→ **Exercise requirements**
- A) In the passage on the derivative of the Lambert W function, what is the name of the Matlab function that evaluates the Lambert W function for matrices?
- B) Go on with the passage on the derivative of the Lambert W function, starting after its last sentence.

→ **Document**

Differentiating the defining equation $x = W\left(x\right)e^{W\left(x\right)}$ for $W$ and solving for $W'$ (implicit differentiation), we obtain the following expression for the derivative of $W$

$W'\left(x\right) = \dfrac{1}{\left(1 + W\left(x\right)\right)e^{W\left(x\right)}}$
$W'\left(x\right) = \dfrac{W\left(x\right)}{x\left(1 + W\left(x\right)\right)}, \mbox{ for } x\neq 0$

Further derivatives of $W$ can be taken and a general formulation of the $n$th derivative of $W$ can be found in the paper “On the Lambert W Function” by Corless, et al. There is a Matlab function that will evaluate the Lambert W function for matrices (lambertwm), however you must search for it as it was written by a couple of doctoral students at Michigan.

→ **Extracted information**

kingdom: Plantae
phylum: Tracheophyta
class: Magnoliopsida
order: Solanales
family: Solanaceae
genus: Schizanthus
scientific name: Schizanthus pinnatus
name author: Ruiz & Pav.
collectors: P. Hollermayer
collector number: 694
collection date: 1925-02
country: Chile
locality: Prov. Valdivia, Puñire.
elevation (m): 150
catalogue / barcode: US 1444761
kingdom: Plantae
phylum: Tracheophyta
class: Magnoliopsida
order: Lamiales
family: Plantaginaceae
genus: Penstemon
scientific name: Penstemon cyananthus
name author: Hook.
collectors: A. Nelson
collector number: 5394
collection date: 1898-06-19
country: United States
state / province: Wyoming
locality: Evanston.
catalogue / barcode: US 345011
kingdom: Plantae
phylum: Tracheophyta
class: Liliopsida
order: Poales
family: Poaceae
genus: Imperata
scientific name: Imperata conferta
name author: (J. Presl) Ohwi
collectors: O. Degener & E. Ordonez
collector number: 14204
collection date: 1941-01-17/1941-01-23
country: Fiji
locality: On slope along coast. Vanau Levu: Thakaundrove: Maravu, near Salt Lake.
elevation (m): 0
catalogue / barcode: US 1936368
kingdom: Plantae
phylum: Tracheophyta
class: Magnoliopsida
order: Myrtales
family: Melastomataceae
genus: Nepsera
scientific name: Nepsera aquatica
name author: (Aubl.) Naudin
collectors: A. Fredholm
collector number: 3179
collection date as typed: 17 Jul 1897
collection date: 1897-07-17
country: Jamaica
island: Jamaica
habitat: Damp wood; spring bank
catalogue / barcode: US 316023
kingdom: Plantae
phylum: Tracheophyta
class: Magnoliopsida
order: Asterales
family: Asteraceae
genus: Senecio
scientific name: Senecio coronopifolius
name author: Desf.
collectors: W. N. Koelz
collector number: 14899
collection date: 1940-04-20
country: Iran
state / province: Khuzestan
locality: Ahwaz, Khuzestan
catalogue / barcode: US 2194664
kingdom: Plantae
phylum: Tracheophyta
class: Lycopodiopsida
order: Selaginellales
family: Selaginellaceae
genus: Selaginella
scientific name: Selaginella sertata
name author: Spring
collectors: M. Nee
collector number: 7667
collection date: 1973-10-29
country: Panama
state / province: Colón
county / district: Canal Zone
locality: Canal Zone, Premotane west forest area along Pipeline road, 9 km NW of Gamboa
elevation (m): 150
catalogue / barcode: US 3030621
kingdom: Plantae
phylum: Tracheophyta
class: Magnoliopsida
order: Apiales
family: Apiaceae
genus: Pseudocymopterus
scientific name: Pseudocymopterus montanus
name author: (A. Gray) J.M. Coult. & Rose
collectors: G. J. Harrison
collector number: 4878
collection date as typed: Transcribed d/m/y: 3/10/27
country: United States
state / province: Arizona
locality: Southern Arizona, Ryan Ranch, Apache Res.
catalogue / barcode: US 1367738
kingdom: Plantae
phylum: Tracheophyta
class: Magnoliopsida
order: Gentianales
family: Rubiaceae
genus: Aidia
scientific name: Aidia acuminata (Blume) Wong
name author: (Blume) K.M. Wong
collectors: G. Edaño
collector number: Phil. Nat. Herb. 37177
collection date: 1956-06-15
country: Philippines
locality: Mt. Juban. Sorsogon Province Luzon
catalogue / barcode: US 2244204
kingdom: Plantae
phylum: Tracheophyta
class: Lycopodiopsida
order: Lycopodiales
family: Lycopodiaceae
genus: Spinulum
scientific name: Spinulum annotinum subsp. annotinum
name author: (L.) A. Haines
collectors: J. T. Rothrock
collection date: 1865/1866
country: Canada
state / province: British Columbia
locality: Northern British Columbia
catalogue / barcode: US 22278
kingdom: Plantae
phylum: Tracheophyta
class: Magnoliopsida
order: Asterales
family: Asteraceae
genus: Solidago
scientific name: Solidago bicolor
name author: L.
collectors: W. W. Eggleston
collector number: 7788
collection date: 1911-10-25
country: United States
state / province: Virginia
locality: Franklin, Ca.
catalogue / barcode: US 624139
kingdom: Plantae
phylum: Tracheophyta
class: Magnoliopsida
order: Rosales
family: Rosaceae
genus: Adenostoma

→ **Answer list**
- A) lambertwm

- B)
One quick note before we move on to the current problems encountered with DDE systems. For the equation

${\bf Y}e^{\bf Y} = {\bf X}$,

where ${\bf X}$ and ${\bf Y}$ are matrices, the solution, ${\bf Y} = W_{k}\left({\bf X}\right)$, is valid only when ${\bf X}$ and ${\bf Y}$ commute; i.e. when ${\bf XY} = {\bf YX}$. The proof is quite simple and satisfactory. First, assume that ${\bf Y}e^{\bf Y} = {\bf X}$. It follows that

${\bf XY} = {\bf Y}e^{\bf Y}{\bf Y} = {\bf Y}^2e^{\bf Y} = {\bf YX}$

since ${\bf Y}$ will always commute with its own matrix exponential, $e^{\bf Y}$. Thus, it can be seen that the two matrices satisfy the original exponential equation if and only if they commute, and thus satisfying the Lambert W function logically follows.

The next type of system that we will encounter is a DDE system with both a delay term and a non-delay term.

${\bf x}\left(t\right) = {\bf Ax}\left(t\right) + {\bf A}_d{\bf x}\left(t-\tau\right)$

More on this to come. Stay tuned!

## Delay Differential Equations and the Lambert W Function Continued…

In order to get a more firm grasp on the Lambert W function and how it can be used to solve delay differential equations, let’s consider a system with a scalar state and a delay on the input to the system.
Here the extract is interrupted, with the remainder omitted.